Like many of its other challenges, the NFL has no way to win with everybody. Many players, coaches, and fans have bemoaned the new rule. The 49ers’ Richard Sherman even called it “idiotic,” but the NFL was facing the reality that people would continue to shy away from a sport that is leaving far too many of its alumni with brain trauma.
After two weeks of seeing the rule in action during the preseason, the NFL Competition Committee decided it is here to stay. And there are some who are fine with that. Patriots coach Bill Belichick said tackling with the crown of the helmet is fundamentally ineffective anyway, and Steelers coach Mike Tomlin sounded unconcerned about his team’s ability to adjust to the new standards.
“Enforcing safety rules, however imperfect, is but a minor inconvenience to endure toward protecting one’s cognitive health,” said Charles J. Fuschillo, Jr., President & CEO of the Alzheimer’s Foundation of America, in a statement in August.

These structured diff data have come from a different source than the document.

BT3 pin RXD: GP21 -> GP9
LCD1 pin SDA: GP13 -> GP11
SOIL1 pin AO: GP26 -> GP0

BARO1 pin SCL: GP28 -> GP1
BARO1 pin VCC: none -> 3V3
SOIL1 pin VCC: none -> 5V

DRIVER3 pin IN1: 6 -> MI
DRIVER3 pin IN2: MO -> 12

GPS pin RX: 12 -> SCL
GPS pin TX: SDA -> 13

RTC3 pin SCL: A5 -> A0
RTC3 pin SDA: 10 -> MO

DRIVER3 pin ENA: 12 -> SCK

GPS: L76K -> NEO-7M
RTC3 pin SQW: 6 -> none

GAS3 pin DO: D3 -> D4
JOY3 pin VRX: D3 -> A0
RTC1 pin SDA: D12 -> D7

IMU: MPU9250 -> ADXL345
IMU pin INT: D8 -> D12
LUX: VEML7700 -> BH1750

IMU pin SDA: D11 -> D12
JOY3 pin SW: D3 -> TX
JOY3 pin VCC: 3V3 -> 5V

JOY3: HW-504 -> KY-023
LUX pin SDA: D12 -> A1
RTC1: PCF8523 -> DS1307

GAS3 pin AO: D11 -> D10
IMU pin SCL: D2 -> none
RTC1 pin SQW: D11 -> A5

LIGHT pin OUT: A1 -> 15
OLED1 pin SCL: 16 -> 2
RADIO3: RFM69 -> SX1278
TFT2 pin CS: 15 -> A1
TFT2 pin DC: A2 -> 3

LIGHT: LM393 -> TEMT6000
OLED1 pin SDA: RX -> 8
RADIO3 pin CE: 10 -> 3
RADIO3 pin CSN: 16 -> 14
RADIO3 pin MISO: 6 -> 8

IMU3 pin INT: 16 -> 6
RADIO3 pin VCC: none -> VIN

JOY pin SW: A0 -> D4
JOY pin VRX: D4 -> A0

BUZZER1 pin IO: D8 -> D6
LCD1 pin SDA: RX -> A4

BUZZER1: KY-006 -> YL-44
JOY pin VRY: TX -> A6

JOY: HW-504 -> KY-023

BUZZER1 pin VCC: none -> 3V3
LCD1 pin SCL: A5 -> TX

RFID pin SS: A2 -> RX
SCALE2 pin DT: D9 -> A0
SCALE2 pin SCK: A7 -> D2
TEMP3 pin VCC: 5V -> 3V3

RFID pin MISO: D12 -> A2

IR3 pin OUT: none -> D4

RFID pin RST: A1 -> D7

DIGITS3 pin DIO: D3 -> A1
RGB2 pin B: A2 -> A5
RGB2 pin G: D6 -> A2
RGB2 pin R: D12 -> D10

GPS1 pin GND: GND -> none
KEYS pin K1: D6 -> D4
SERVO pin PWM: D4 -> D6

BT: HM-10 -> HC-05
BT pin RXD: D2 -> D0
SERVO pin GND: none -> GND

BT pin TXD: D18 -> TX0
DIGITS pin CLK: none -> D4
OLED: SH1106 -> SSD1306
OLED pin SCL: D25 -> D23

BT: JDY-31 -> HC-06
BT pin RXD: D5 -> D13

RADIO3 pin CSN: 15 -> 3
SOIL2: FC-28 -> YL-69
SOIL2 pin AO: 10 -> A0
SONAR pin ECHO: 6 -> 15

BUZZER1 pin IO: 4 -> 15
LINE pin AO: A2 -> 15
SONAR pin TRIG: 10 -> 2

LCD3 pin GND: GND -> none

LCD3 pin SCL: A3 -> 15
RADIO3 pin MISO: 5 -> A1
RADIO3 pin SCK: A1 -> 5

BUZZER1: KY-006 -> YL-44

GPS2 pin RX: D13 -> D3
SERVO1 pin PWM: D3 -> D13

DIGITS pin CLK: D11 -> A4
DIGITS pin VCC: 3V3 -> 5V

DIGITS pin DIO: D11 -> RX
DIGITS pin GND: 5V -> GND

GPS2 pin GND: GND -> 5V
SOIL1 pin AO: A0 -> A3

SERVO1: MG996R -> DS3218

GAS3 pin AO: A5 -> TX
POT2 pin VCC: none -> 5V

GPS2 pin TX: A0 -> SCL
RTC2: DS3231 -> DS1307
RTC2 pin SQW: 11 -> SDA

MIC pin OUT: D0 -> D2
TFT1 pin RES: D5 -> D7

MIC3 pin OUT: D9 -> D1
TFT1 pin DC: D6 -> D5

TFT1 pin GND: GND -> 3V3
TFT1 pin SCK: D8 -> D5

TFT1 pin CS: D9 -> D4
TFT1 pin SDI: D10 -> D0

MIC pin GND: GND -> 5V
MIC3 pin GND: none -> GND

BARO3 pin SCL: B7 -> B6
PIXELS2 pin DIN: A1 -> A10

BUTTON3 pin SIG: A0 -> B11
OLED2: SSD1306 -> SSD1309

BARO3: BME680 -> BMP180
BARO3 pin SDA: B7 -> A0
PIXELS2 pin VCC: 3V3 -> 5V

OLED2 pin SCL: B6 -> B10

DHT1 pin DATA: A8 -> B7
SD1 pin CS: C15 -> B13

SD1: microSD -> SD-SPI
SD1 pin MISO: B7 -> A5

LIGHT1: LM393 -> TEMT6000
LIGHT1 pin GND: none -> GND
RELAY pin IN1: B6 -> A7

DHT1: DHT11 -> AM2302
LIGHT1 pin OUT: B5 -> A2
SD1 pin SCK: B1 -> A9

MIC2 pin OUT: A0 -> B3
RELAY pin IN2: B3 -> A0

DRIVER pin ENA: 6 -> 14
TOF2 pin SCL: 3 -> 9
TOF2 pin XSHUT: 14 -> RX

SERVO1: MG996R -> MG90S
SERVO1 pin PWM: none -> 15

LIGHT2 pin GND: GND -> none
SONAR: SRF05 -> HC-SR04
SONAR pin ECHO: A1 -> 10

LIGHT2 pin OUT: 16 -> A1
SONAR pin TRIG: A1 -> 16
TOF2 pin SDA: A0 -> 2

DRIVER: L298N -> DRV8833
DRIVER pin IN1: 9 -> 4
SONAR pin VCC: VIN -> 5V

Alex Ross-Zamora is a 49ers fan who lives just outside of San Francisco. He says he watches less football for reasons including the league’s treatment of Kaepernick, punishments that are often harsher for marijuana users than they are for domestic abusers, and concussions.
“The whole thing with Kaepernick happened right around the same time Chris Borland, who was a rookie linebacker for the 49ers, retired after his rookie year,” Ross-Zamora says. “[Borland] basically said that there were problems with the NFL with concussion risks that were totally being ignored, and I think for him to have all that and just walk away, that really resonated with me.
“I’m a big soccer fan, too, and when being a fan of the NFL makes me uncomfortable, I can just turn my attention to soccer. I know that’s not just me. I have other friends who enjoy soccer who are the same way. I think that’s who they’re really losing out on, unfortunately.”
Of course, concussions are not limited to football — other sports, including soccer, deal with them, too. However, there’s increased visibility and, perhaps, preventability in football.
But there continues to be a tug of war: On one side, there are those who pine for the big hits that helped fuel football’s rise to the pinnacle of sports entertainment; on the other are those who, like Ross-Zamora, feel increasing guilt about supporting a product that left so many with debilitating health issues. The NFL’s impossible task is finding the middle ground.
Violence isn’t what makes football special, but it’s also a part of the game that can’t be completely eliminated. The only way for the NFL to make it a sustainable sport for the future is to keep trying to find ways to make it safer for its players.
The NFL isn’t going to disappear any time soon, or possibly, ever. Even during its rockiest times, it’s still a behemoth in this country. There are still legions of hardcore fans who count down the days until fall so they can put on their favorite jerseys and watch football for over 10 hours straight on Sundays.
“It may look like it’s in crisis, but at the same time we’re still talking about the NFL, we’re still talking about football in America,” Ross-Zamora says. “I really don’t think they have to do anything they don’t want to, because no matter what people are going to want to watch their football and they’ll get it where they can.”
There’s also a multi-billion-dollar fantasy football industry — as well as a potentially huge market for gambling on the NFL — that ensures the league isn’t going anywhere. But there are also unique and unprecedented hurdles that are becoming increasingly difficult to clear.
If the NFL refuses to change, it’ll face the danger of becoming a niche sport like mixed martial arts or NASCAR that no longer have the same mainstream appeal they once did.
The NFL has been the unimpeachable king of sports entertainment in the United States for decades. While its most ravenous consumers will prop it up, the league has to be flexible or it runs the risk of losing its place atop the throne.